Sorry I didn't post sooner, but I was away.
Before I list the portfolio, I'll tell you my strategy. I do most of this myself, with the help of a traditional full-service broker who is paid low, negotiated commission rates (not as low as discount brokerage companies would charge, but I trust him and he is good). I try to keep things simple.
Given the length of time I expect to need to rely on these funds, I did not invest it all in the market when I received the bulk of it. I was too concerned about the risk of a 20%+ decline right off the bat followed by a prolonged flat period, forcing me to draw down depreciated assets.
I have written a fair amount of put options at levels where I wanted to buy. Some have gotten filled, and others expired. But the portfolio started to get bought in and I earned the option premiums. I also put in buy orders below (sometimes well below) the market. On some of the really bad days in the market, these got filled.
Overall, I have stayed away from individual stocks and buy larger, established ETF's. The ability to do market orders and write options as well as the tax efficiency are appealing. I'm not big on commodities (I feel I missed the best part of the runup, we might be in bubble territory, and there aren't many easy, tax-efficient ways to own them. I also don't own REIT's (already have enough RE exposure) or other stuff. I have plenty of exposure to energy, financials, tech, etc., but not huge amounts of small cap and mid cap right now because I think the market isn't going to be kind to these companies for awhile. I have some foreign, but not much developing countries right now because I think in the next few years there will be an opportunity to buy these at better levels.
I started off keeping all the uninvested cash in a very safe, high-yielding money-market-type account and then shifted all of this to muni bonds when short rates started falling and munis became so attractive.
Eventually, I plan to be 80-90% exposed to equities, with that level coming down, but perhaps 20 years from now.
One of the reasons I keep the mortgages is to have the ability to go "all in" if there is a major, relatively sudden, significant move down in the market. These opportunities don't happen often, but they almost always result in very attractive returns.
So it breaks down as follows:
50% ETF's: Large holdings of EFA, RSP, VTI, IVW
35% Munis: Mostly Vanguard High Yield
15% Misc: Includes Fidelity IRA's from working days (mostly Leveraged Company Stock Fund), a previous employer's stock (low tax basis), a 529 plan, and some other stuff from before I was FIRE'd.

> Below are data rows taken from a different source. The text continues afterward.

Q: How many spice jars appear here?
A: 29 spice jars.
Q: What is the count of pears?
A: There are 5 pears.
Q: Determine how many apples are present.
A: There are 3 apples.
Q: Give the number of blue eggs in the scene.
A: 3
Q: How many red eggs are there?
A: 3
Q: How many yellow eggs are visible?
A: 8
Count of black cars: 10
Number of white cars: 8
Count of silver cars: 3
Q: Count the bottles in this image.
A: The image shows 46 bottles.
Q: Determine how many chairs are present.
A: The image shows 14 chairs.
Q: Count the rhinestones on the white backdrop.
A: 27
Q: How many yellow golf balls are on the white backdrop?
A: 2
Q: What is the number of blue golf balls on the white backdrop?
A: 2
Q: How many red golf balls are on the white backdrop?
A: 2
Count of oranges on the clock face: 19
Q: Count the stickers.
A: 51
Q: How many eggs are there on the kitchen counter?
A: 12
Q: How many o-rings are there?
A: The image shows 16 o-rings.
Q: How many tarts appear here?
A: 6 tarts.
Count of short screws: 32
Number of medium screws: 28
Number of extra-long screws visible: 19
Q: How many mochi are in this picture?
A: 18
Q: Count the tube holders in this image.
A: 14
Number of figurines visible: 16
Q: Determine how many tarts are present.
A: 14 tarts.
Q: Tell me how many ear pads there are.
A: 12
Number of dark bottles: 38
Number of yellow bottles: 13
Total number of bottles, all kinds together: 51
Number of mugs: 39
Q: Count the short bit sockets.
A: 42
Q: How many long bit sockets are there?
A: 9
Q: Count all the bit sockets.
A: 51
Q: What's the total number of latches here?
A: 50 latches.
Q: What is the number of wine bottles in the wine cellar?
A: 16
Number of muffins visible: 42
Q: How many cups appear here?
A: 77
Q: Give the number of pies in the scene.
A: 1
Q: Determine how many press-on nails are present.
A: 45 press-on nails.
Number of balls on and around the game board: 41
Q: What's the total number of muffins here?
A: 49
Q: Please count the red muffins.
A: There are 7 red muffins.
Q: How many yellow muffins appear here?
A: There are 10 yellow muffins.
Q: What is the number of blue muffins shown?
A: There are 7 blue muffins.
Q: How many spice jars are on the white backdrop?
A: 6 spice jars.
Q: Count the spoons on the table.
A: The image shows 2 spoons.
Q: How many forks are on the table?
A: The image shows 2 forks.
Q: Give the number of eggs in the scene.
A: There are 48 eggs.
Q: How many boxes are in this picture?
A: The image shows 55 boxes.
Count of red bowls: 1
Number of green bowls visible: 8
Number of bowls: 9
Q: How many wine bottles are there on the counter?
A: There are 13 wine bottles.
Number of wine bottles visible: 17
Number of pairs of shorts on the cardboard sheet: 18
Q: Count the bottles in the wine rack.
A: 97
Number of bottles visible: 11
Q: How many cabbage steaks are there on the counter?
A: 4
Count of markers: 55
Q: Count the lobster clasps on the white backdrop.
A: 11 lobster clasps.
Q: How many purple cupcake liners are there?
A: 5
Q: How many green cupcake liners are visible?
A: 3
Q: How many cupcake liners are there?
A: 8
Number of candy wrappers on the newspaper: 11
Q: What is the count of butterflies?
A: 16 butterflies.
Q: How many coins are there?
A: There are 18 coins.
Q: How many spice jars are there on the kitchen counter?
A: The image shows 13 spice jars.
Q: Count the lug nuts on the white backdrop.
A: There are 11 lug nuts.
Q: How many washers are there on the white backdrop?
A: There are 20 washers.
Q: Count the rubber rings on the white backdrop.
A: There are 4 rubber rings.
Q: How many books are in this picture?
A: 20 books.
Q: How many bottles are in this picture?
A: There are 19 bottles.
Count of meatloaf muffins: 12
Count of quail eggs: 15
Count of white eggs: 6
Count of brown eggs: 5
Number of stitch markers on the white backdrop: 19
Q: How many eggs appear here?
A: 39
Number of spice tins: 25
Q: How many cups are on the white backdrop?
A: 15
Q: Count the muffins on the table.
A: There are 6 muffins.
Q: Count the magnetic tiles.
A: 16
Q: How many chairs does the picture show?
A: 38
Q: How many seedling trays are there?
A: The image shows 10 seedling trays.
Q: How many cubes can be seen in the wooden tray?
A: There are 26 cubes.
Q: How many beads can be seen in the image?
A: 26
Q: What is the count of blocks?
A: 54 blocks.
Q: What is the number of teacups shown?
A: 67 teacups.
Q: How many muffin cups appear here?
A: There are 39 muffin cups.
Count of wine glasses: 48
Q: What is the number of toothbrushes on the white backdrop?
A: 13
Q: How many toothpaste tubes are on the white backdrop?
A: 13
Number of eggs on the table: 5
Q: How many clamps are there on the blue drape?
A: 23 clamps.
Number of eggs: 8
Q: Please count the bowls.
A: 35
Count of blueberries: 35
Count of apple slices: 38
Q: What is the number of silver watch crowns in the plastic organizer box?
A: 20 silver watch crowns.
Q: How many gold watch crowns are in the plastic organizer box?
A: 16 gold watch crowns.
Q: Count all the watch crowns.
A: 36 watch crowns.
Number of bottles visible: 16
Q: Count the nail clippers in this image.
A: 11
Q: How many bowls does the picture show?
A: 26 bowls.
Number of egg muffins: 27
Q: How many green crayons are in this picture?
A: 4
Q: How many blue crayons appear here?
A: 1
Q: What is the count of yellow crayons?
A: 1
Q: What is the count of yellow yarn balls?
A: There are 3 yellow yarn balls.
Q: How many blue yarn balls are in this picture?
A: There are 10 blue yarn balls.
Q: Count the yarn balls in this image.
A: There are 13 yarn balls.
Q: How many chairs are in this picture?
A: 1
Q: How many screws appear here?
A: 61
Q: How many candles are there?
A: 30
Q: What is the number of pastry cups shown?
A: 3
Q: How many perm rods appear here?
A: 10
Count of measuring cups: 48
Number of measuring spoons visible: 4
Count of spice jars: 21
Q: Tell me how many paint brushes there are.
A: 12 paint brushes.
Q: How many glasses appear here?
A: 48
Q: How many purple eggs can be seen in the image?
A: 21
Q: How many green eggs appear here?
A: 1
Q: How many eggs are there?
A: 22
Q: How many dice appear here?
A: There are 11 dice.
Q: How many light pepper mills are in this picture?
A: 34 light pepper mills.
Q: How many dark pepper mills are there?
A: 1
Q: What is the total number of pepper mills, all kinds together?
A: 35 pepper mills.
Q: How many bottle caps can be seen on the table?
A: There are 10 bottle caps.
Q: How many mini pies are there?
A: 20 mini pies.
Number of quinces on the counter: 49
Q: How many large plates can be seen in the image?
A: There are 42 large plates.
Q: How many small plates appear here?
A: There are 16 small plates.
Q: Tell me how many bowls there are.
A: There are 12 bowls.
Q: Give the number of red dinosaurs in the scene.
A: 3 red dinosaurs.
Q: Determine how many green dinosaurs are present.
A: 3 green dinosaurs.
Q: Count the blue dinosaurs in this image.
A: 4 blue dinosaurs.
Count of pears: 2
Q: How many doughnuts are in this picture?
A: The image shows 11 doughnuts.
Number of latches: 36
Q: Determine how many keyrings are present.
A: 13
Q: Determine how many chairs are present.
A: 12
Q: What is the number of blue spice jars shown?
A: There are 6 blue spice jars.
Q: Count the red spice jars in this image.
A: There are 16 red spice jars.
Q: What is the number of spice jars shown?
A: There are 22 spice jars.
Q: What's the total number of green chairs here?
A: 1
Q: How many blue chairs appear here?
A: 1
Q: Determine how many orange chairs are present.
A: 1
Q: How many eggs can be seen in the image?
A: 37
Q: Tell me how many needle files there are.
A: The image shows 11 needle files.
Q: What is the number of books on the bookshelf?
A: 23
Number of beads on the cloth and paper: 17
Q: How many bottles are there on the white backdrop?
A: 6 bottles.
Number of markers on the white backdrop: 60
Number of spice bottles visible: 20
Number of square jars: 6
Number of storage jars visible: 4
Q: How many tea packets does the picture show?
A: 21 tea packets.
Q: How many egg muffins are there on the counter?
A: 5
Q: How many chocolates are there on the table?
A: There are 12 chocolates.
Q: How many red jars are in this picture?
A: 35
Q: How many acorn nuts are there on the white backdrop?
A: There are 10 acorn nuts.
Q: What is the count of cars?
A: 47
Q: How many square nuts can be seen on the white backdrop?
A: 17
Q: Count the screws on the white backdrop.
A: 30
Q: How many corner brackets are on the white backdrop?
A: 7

As far as the comfort factor, I spent a long time before I decided to sell the company figuring out what amount of money I would need to support my spending for a prolonged period. I didn't know about FIRECALC, but I relied heavily on Fidelity's retirement planning tools, which include an excellent Monte Carlo simulation of future returns, and a little as a check on something called ESPlanner, which is robust but not very user-friendly.